There is a significant increase in survival for HIV-infected children who have early access to diagnosis and treatment. The goal of this multi-country review was to examine when and where HIV-exposed infants and children are being diagnosed, and whether the EID service is being maximally utilized to improve health outcomes for HIV-exposed children.

Methods

In four countries across Africa and Asia existing documents and data were reviewed and key informant interviews were conducted. EID testing data was gathered from the central testing laboratories and was then complemented by health facility level data extraction which took place using a standardized and validated questionnaire

Results

In the four countries reviewed from 2006 to 2009 EID sample volumes rose dramatically to an average of >100 samples per quarter in Cambodia and Senegal, >7,000 samples per quarter in Uganda, and >2,000 samples per quarter in Namibia.

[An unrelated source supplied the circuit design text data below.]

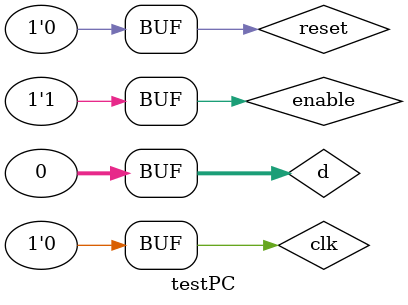
<source format=v>
`timescale 1ns / 1ps


module testPC;

	// Inputs
	reg clk;
	reg reset;
	reg enable;
	reg [31:0] d;

	// Outputs
	wire [31:0] q;

	// Instantiate the Unit Under Test (UUT)
	PC uut (
		.clk(clk), 
		.reset(reset), 
		.enable(enable), 
		.d(d), 
		.q(q)
	);

	initial begin
		// Initialize Inputs
		clk = 0;
		reset = 0;
		enable = 0;
		d = 0;

		// Wait 100 ns for global reset to finish
		#100;
      reset = 1;
		clk = 1;
		#100
		reset = 0;
		clk = 0;
		d = 32'b1110101;
		#100;
		clk = 1;
		#100;
		clk = 0;
		enable = 1;
		#100;
		clk = 1;
		#100;
		clk = 0;
		d = 32'b0;
		#100;
		clk = 1;
		#100;
		clk = 0;
		
		// Add stimulus here

	end
      
endmodule


</source>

Geographic coverage of sites also rapidly expanded to 525 sites in Uganda, 205 in Namibia, 48 in Senegal, and 26 in Cambodia in 2009. However, only a small proportion of testing was done at lower-level health facilities: in Uganda Health Center IIs and IIIs comprised 47% of the EID collection sites, but only 11% of the total tests, and in Namibia 15% of EID sites collected >93% of all samples. In all countries except for Namibia, more than 50% of the EID testing was done after 2 months of age. Few sites had robust referral mechanisms between EID and ART. In a sub-sample of children, we noted significant attrition of infants along the continuum of care post testing. Only 22% (Senegal), 37% (Uganda), and 38% (Cambodia) of infants testing positive by PCR were subsequently initiated onto treatment. In Namibia, which had almost universal EID coverage, more than 70% of PCR-positive infants initiated ART in 2008.

Conclusions

While EID testing has expanded dramatically, a large proportion of PCR- positive infants are initiated on treatment. As EID services continue to scale-up, more programmatic attention and support is needed to retain HIV-exposed infants in care and ensure that those testing positive initiate treatment in a timely manner. Namibia's experience demonstrates that it is feasible for a rural, low-income country to achieve high national coverage of infant testing and treatment.